====== Exercise data ======

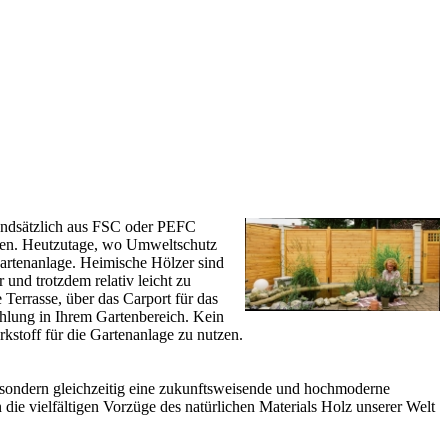
rundsätzlich aus FSC oder PEFC
neten. Heutzutage, wo Umweltschutz
Gartenanlage. Heimische Hölzer sind
und trotzdem relativ leicht zu
e Terrasse, über das
Carport
für das
ahlung in Ihrem Gartenbereich. Kein
rkstoff für die Gartenanlage zu nutzen.
e, sondern gleichzeitig eine zukunftsweisende und hochmoderne
die vielfältigen Vorzüge des natürlichen Materials Holz unserer Welt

======

Wherever the string "Gartenanlage" occurs in the records, copy the line it is in.

Answer to the exercise:
Gartenanlage. Heimische Hölzer sind
rkstoff für die Gartenanlage zu nutzen.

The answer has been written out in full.